Stored data entries:
◇ ◇ ◇

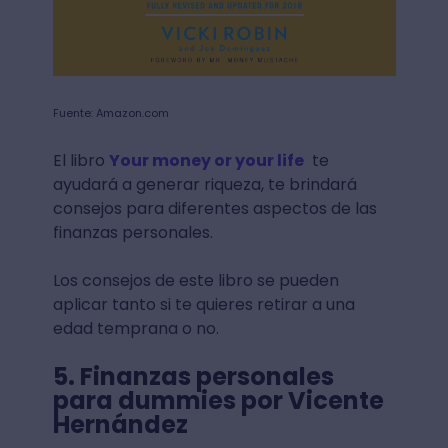
Fuente: Amazon.com
El libro
Your money or your life
te
ayudará a generar riqueza, te brindará
consejos para diferentes aspectos de las
finanzas personales.
Los consejos de este libro se pueden
aplicar tanto si te quieres retirar a una
edad temprana o no.
5. Finanzas personales
para dummies por Vicente
Hernández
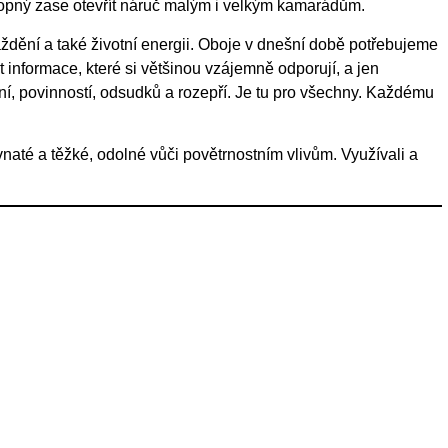
chopný zase otevřít náruč malým i velkým kamarádům.
ždění a také životní energii. Oboje v dnešní době potřebujeme
t informace, které si většinou vzájemně odporují, a jen
ení, povinností, odsudků a rozepří. Je tu pro všechny. Každému
até a těžké, odolné vůči povětrnostním vlivům. Využívali a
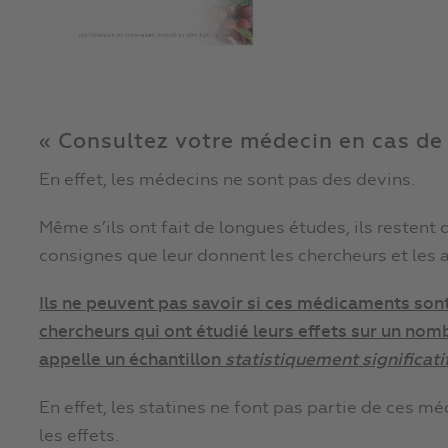
« Consultez votre médecin en cas de
En effet, les médecins ne sont pas des devins.
Même s’ils ont fait de longues études, ils resten
consignes que leur donnent les chercheurs et les a
Ils ne peuvent pas savoir si ces médicaments sont
chercheurs qui ont étudié leurs effets sur un nom
appelle un échantillon
statistiquement significati
En effet, les statines ne font pas partie de ces
les effets.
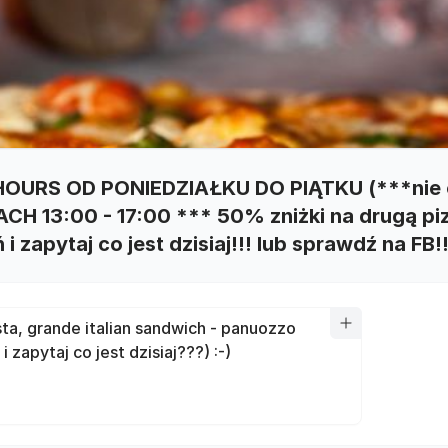
OURS OD PONIEDZIAŁKU DO PIĄTKU (***nie o
H 13:00 - 17:00 *** 50% zniżki na drugą piz
i zapytaj co jest dzisiaj!!! lub sprawdź na FB!!
sta, grande italian sandwich - panuozzo
 zapytaj co jest dzisiaj???) :-)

◇ ◇ ◇

#### [Exercise goal]
Rewrite the rows from the line with "médecin en cas de" through the end of the rows, replacing "chercheurs" with "scientifiques" and keeping everything else unchanged. Omit the pictures from your answer.

#### [Solution to the problem]
« Consultez votre médecin en cas de
En effet, les médecins ne sont pas des devins.
Même s’ils ont fait de longues études, ils resten
consignes que leur donnent les scientifiques et les a
Ils ne peuvent pas savoir si ces médicaments sont
scientifiques qui ont étudié leurs effets sur un nom
appelle un échantillon
statistiquement significati
En effet, les statines ne font pas partie de ces
les effets.
OURS OD PONIEDZIAŁKU DO PIĄTKU (***nie o
H 13:00 - 17:00 *** 50% zniżki na drugą piz
i zapytaj co jest dzisiaj!!! lub sprawdź na FB!!
sta, grande italian sandwich - panuozzo
 zapytaj co jest dzisiaj???) :-)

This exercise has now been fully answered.